Je ris intérieurement car c’est le premier prénom qui m’est passé par l’esprit et c’est celui du chat de ma voisine. Pour finir, je lui donne le lieu et l’heure et il sort en me serrant fermement la main.
Le lendemain, j’enfile un costume en queue-de-pie que j’ai loué pour l’occasion et j’attends Sébastien devant la porte de Dorothée. Il sort de sa voiture et se dirige vers moi, en robe mi-longue couleur vieux rose. Il se croque les chevilles sur des talons aiguille. Pour parfaire son déguisement, il porte un chapeau à fleurs. Il s’approche et me fait face. Je lui souris en lançant :
« Magnifique ! Je suis épatée. Entrons. »
Je sonne et c’est Dorothée qui nous ouvre. Je lui adresse un clin d’œil complice en prenant Sébastien par le bras pour le traîner à l’intérieur ! Arrivé dans le salon, l’homme se retrouve en plein milieu d’une dizaine de femmes qui se mettent à le siffler et le railler, se moquant sans vergogne de ses jambes très velues, lui retirant son chapeau pour se mettre à lui compter les cheveux, lui pinçant les fesses pour en tester la fermeté. Sébastien me jette un regard d’incompréhension.
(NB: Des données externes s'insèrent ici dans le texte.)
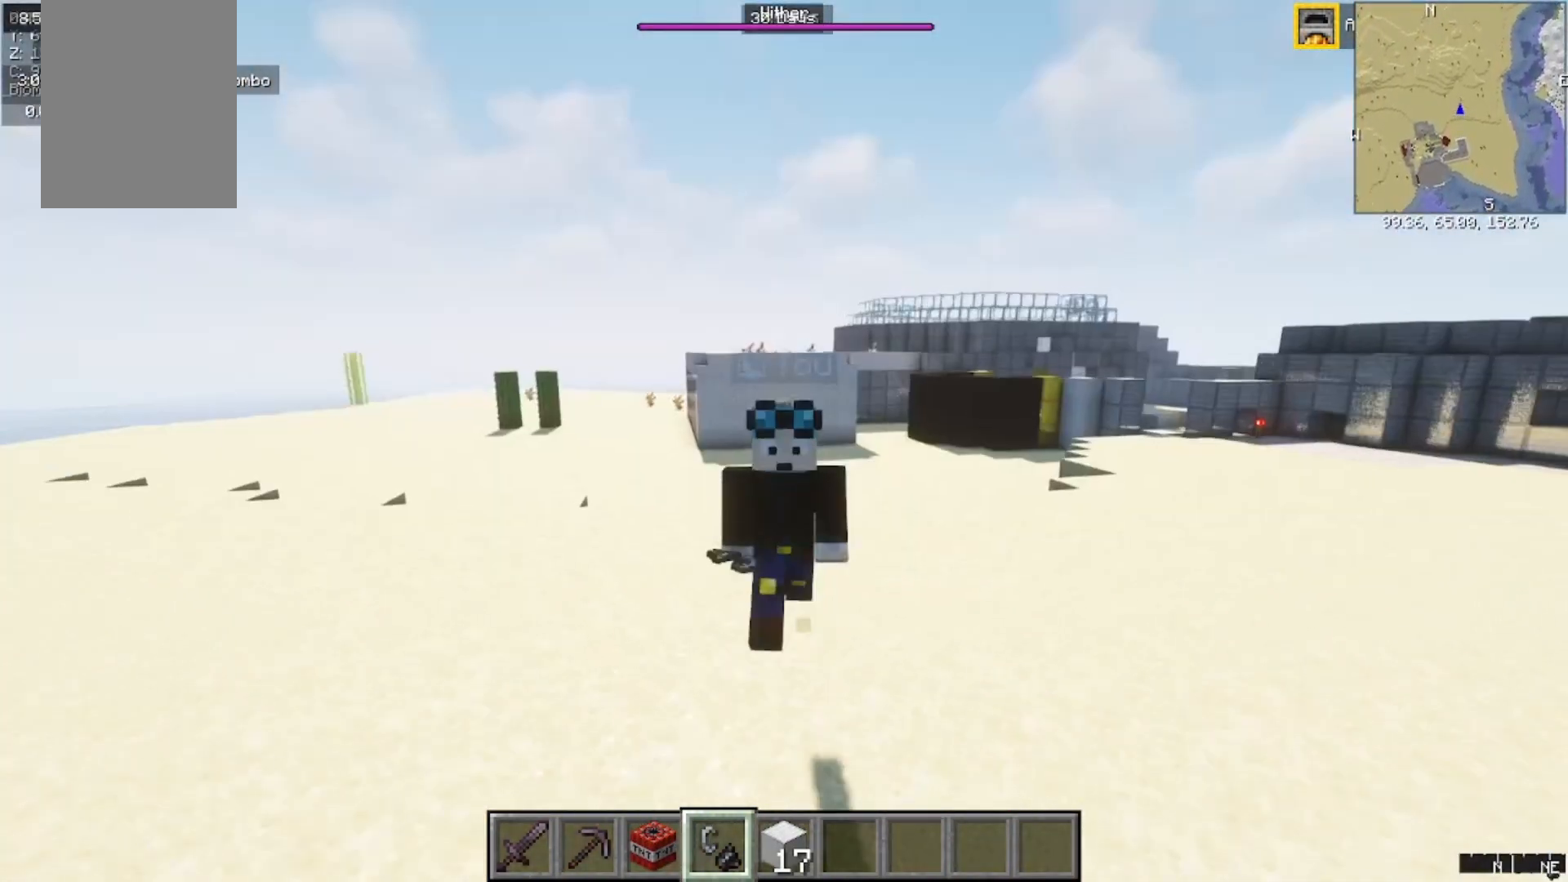
{"keys": ["w"], "mouse": [], "events": []}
« Voilà , tu sais maintenant ce que c’est d’être humilié. Tu ne te souviens pas de moi ? - Non. Je devrais ? - Je m’appelle Isabelle Beguin ! »
Son regard fait apparaître une tentative de réminiscence.
« La partie de bowling ! »
Là , ses yeux s’écarquillent et sa bouche s’ouvre toute seule.
« Et voici quelques unes des autres filles invitées ce jour-là pour faire partie, malgré nous, d’un concours dégradant. - Nous étions jeunes. Ce n’était qu’un jeu d’adolescents. - Mais tu ne t’es jamais dit que j’avais pu en être blessée ? - Désolé ! Je te demande pardon. - D’accord. Mais il faut expier ses fautes. Allez les filles ! »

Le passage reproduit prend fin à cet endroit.